TO BE DONE: Copy the items below word for word, starting from the very first line and ending with the line containing "11: (487, 287)", including that line.

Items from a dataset
"""
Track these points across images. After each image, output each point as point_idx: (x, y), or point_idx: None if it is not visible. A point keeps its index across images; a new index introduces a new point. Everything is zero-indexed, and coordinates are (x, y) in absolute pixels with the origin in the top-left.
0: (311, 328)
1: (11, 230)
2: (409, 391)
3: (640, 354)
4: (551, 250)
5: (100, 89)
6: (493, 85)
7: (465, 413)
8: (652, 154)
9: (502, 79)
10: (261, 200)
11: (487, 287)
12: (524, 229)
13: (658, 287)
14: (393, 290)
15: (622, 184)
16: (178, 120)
"""
TASK SOLUTION:
Track these points across images. After each image, output each point as point_idx: (x, y), or point_idx: None if it is not visible. A point keeps its index across images; a new index introduces a new point. Everything is zero-indexed, and coordinates are (x, y) in absolute pixels with the origin in the top-left.
0: (311, 328)
1: (11, 230)
2: (409, 391)
3: (640, 354)
4: (551, 250)
5: (100, 89)
6: (493, 85)
7: (465, 413)
8: (652, 154)
9: (502, 79)
10: (261, 200)
11: (487, 287)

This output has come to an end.